Characteristics of missed studies. We pooled the data for the studies included in the final reports for all reviews to explore which characteristics might be associated with correctly or incorrectly labeling relevant studies. From the final report for each review, we extracted the risk of bias (low, unclear, or high) and design (trial, observational, mixed methods, qualitative, or review) of each included study. For reviews that included study designs other than randomized trials, we considered methodological quality as inverse to risk of bias. We categorized the risk of bias based on the retrospective quality scores derived from various appraisal tools (Additional file 2). We also documented the year of publication and the impact factor of the journal in which each included study was published based on 2018 data reported on the Journal Citation Reports website (Clarivate Analytics, Philadelphia, Pennsylvania). A second investigator verified all extracted data prior to analysis.
Data analysis
We exported the data to SPSS Statistics (v.25, IBM Corporation, Armonk, New York) or StatXact (v.12, Cytel Inc., Cambridge, Massachusetts) for analysis. To evaluate the benefits and risks of using Abstrackr’s predictions in the context of liberal-accelerated screening in systematic reviews we used data from 2x2 cross-tabulations to calculate standard metrics [8], as follows:
- Proportion missed (error): of the studies included in the final report, the proportion erroneously excluded during title and abstract screening.

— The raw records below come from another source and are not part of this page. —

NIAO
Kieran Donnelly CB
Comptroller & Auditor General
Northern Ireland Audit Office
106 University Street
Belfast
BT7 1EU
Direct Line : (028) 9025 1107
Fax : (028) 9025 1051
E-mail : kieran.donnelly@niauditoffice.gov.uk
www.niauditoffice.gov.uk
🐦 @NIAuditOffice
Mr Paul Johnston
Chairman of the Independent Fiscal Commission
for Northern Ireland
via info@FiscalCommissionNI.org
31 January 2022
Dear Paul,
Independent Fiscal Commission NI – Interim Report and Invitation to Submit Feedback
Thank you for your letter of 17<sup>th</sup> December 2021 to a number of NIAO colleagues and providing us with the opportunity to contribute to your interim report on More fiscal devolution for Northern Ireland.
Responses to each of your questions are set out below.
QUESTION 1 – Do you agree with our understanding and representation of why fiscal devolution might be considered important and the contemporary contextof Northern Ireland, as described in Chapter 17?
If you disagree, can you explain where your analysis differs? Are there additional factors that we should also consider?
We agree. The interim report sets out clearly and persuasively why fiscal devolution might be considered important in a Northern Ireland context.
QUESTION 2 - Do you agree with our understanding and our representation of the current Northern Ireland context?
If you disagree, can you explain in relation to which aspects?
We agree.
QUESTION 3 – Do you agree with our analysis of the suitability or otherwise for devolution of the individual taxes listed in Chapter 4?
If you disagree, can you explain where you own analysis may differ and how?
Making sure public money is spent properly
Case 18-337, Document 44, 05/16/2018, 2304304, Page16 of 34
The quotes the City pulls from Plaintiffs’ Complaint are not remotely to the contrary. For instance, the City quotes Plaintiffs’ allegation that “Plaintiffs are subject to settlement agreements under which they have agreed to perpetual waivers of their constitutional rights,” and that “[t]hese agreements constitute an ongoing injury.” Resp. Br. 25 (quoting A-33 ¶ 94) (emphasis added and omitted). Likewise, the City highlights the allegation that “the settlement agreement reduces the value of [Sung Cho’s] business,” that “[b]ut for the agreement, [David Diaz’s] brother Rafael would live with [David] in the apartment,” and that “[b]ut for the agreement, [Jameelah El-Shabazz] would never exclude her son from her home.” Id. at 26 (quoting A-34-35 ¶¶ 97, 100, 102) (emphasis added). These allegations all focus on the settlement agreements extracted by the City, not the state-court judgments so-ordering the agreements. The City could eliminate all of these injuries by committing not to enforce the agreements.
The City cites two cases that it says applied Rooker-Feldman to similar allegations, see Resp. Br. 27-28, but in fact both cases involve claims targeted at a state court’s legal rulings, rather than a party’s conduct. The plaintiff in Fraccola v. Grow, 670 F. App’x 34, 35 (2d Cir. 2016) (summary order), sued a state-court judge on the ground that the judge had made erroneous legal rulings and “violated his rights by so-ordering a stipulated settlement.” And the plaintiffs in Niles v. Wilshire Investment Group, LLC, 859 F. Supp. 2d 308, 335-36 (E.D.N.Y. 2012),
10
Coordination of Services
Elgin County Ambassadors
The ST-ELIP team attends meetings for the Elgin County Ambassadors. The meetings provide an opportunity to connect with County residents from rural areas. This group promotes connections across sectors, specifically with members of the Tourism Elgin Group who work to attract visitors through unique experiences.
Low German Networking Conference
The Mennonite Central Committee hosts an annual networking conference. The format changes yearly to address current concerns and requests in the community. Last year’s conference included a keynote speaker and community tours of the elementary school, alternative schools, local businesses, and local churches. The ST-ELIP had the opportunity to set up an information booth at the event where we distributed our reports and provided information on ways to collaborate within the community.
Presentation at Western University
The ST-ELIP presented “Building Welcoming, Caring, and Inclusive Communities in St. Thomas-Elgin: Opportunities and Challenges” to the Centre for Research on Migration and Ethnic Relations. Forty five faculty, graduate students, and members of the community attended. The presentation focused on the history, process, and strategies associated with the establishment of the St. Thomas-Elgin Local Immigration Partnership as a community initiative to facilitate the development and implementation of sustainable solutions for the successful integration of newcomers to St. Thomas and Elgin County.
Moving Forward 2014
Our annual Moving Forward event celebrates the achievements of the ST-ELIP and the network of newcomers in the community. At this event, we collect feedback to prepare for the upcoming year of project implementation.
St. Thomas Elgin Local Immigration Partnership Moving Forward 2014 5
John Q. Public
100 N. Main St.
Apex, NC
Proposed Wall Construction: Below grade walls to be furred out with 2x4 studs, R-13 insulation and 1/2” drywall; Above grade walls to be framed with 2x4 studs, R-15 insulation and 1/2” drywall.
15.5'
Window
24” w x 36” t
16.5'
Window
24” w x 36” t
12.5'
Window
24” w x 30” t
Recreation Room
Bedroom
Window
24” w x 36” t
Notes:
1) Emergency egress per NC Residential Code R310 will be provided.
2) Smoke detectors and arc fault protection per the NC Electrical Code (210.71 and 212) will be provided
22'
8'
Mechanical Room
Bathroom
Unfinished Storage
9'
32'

- Workload savings (absolute screening reduction): of the records that need to be screened at the title and abstract stage, the proportion that would not need to be screened manually.
- Estimated time savings: the estimated time saved by not screening records manually. We assumed a screening rate of 0.5 minutes per record and an 8-hour work day [26].
To determine the effect of missed studies on the results of systematic reviews with pairwise meta-analyses, we compared the pooled effect estimate, 95% confidence interval, and statistical significance when missed studies were removed from the meta-analyses to those from the original review. We did not appraise changes in clinical significance.
To explore which review, study, and publication characteristics might affect the correctness of Abstrackr’s predictions, we first compared the proportion of studies incorrectly predicted as irrelevant by Abstrackr by review type (i.e., inclusion of only trials vs. multiple study designs; single vs. multiple research questions; systematic review vs. rapid review; complex vs. simple interventions) and by study characteristics (study design (trial, observational, mixed methods, qualitative, review) and risk of bias (low or unclear/high)) via Fischer Exact tests. We compared the mean (SD) year of publication and impact factor of the journals in which studies were published among those that were correctly and incorrectly labeled via unpaired t-tests.